An initialized gnutls_x509_crt_t.

Returns :

The serial number of the certificate, or NULL. Free with g_free() after use.

inf_cert_util_get_fingerprint ()

gchar *             inf_cert_util_get_fingerprint       (gnutls_x509_crt_t cert,
                                                         gnutls_digest_algorithm_t algo);

Returns the fingerprint of the certificate hashed with the specified algorithm, in hexadecimal format. If the fingerprint cannot be read NULL is returned.

cert :

An initialized gnutls_x509_crt_t.

algo :

The hashing algorithm to use.

Returns :

The fingerprint of the certificate, or NULL. Free with g_free() after use.

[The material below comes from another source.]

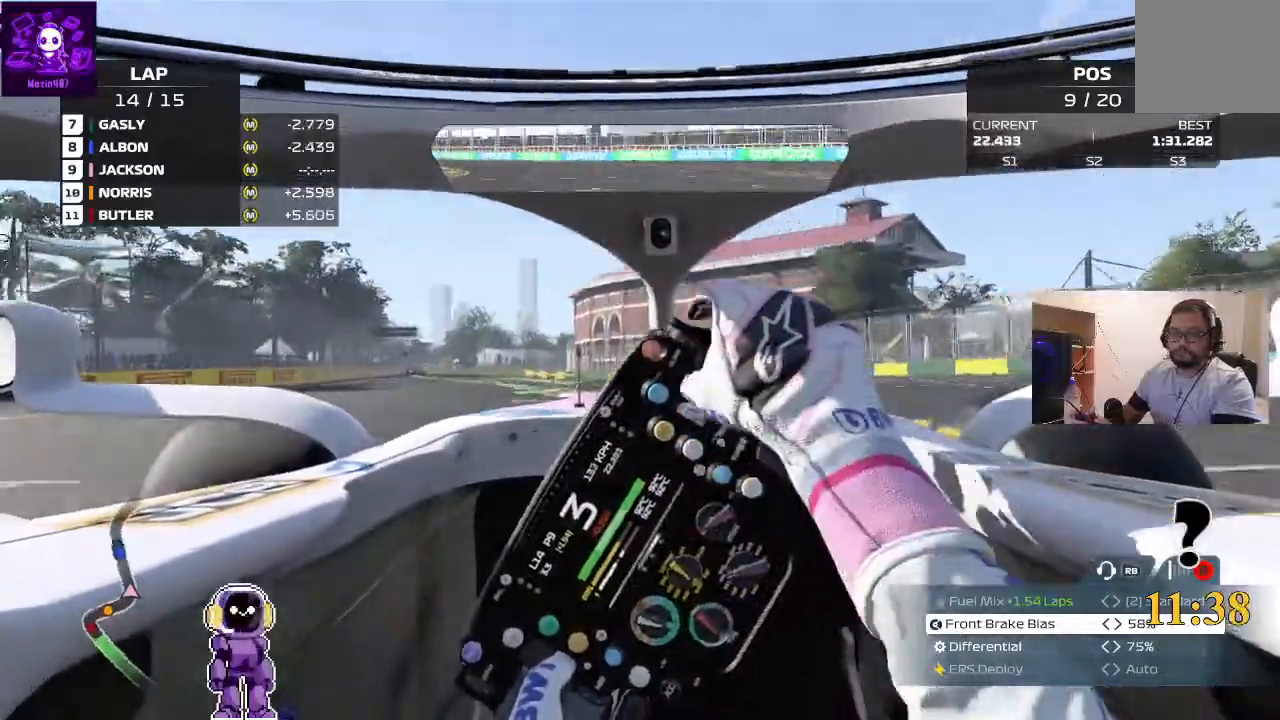
{"dt_ms": 500, "buttons": ["R2"], "left_stick": "left", "right_stick": "center", "events": [[333, "left_stick", "center"], [467, "left_stick", "left"]]}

inf_cert_util_get_activation_time ()

gchar *             inf_cert_util_get_activation_time   (gnutls_x509_crt_t cert);

Returns the activation time of the certificate as a string in human-readable format. If the activation time cannot be read NULL is returned.

cert :

An initialized gnutls_x509_crt_t.

Returns :

The activation time of the certificate, or NULL. Free with g_free() after use.

inf_cert_util_get_expiration_time ()

gchar *             inf_cert_util_get_expiration_time   (gnutls_x509_crt_t cert);

Returns the expiration time of the certificate as a string in human-readable format. If the expiration time cannot be read NULL is returned.

cert :

An initialized gnutls_x509_crt_t.

Returns :

The expiration time of the certificate, or NULL. Free with g_free() after use.